Consigne écrite: Recopiez telles quelles toutes les lignes des fiches ci-dessous, de la première à la dernière, sans rien modifier.

──────── Données fournies ────────

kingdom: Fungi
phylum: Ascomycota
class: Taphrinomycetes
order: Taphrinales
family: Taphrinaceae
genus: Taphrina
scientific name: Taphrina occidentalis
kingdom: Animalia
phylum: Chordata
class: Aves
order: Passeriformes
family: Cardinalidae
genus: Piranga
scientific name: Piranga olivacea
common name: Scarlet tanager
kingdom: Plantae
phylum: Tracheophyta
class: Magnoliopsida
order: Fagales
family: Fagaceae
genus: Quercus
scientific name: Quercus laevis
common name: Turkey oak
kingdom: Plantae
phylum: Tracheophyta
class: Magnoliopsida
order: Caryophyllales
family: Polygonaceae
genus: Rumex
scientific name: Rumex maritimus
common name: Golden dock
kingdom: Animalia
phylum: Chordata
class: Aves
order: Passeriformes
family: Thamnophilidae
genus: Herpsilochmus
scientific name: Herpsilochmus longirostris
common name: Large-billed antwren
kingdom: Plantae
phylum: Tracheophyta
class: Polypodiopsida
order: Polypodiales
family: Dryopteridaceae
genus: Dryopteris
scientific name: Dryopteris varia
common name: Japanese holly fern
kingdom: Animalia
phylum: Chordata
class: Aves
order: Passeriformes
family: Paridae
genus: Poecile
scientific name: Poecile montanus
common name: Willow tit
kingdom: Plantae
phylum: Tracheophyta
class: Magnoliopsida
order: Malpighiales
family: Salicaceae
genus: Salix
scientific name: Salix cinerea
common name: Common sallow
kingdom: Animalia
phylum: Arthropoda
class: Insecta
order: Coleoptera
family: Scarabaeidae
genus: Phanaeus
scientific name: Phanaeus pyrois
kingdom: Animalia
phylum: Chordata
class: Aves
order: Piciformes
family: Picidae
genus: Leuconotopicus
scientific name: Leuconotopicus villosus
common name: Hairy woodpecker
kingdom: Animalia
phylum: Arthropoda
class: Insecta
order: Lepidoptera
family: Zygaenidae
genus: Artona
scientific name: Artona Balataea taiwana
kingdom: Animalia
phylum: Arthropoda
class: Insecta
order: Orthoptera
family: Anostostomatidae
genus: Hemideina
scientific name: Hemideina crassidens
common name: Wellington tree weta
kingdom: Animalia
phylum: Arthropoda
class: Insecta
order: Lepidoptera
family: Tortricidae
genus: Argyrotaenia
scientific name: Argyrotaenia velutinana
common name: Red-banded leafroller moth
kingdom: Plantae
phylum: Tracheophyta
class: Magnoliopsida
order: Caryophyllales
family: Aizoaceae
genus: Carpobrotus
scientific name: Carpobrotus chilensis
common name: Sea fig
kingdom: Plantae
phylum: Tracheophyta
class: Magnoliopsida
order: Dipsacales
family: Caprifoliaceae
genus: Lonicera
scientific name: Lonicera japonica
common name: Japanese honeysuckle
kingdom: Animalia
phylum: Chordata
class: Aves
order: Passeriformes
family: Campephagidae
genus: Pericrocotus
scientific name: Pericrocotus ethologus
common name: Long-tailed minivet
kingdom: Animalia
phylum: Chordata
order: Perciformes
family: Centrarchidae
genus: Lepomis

────────

Réponse attendue:
kingdom: Fungi
phylum: Ascomycota
class: Taphrinomycetes
order: Taphrinales
family: Taphrinaceae
genus: Taphrina
scientific name: Taphrina occidentalis
kingdom: Animalia
phylum: Chordata
class: Aves
order: Passeriformes
family: Cardinalidae
genus: Piranga
scientific name: Piranga olivacea
common name: Scarlet tanager
kingdom: Plantae
phylum: Tracheophyta
class: Magnoliopsida
order: Fagales
family: Fagaceae
genus: Quercus
scientific name: Quercus laevis
common name: Turkey oak
kingdom: Plantae
phylum: Tracheophyta
class: Magnoliopsida
order: Caryophyllales
family: Polygonaceae
genus: Rumex
scientific name: Rumex maritimus
common name: Golden dock
kingdom: Animalia
phylum: Chordata
class: Aves
order: Passeriformes
family: Thamnophilidae
genus: Herpsilochmus
scientific name: Herpsilochmus longirostris
common name: Large-billed antwren
kingdom: Plantae
phylum: Tracheophyta
class: Polypodiopsida
order: Polypodiales
family: Dryopteridaceae
genus: Dryopteris
scientific name: Dryopteris varia
common name: Japanese holly fern
kingdom: Animalia
phylum: Chordata
class: Aves
order: Passeriformes
family: Paridae
genus: Poecile
scientific name: Poecile montanus
common name: Willow tit
kingdom: Plantae
phylum: Tracheophyta
class: Magnoliopsida
order: Malpighiales
family: Salicaceae
genus: Salix
scientific name: Salix cinerea
common name: Common sallow
kingdom: Animalia
phylum: Arthropoda
class: Insecta
order: Coleoptera
family: Scarabaeidae
genus: Phanaeus
scientific name: Phanaeus pyrois
kingdom: Animalia
phylum: Chordata
class: Aves
order: Piciformes
family: Picidae
genus: Leuconotopicus
scientific name: Leuconotopicus villosus
common name: Hairy woodpecker
kingdom: Animalia
phylum: Arthropoda
class: Insecta
order: Lepidoptera
family: Zygaenidae
genus: Artona
scientific name: Artona Balataea taiwana
kingdom: Animalia
phylum: Arthropoda
class: Insecta
order: Orthoptera
family: Anostostomatidae
genus: Hemideina
scientific name: Hemideina crassidens
common name: Wellington tree weta
kingdom: Animalia
phylum: Arthropoda
class: Insecta
order: Lepidoptera
family: Tortricidae
genus: Argyrotaenia
scientific name: Argyrotaenia velutinana
common name: Red-banded leafroller moth
kingdom: Plantae
phylum: Tracheophyta
class: Magnoliopsida
order: Caryophyllales
family: Aizoaceae
genus: Carpobrotus
scientific name: Carpobrotus chilensis
common name: Sea fig
kingdom: Plantae
phylum: Tracheophyta
class: Magnoliopsida
order: Dipsacales
family: Caprifoliaceae
genus: Lonicera
scientific name: Lonicera japonica
common name: Japanese honeysuckle
kingdom: Animalia
phylum: Chordata
class: Aves
order: Passeriformes
family: Campephagidae
genus: Pericrocotus
scientific name: Pericrocotus ethologus
common name: Long-tailed minivet
kingdom: Animalia
phylum: Chordata
order: Perciformes
family: Centrarchidae
genus: Lepomis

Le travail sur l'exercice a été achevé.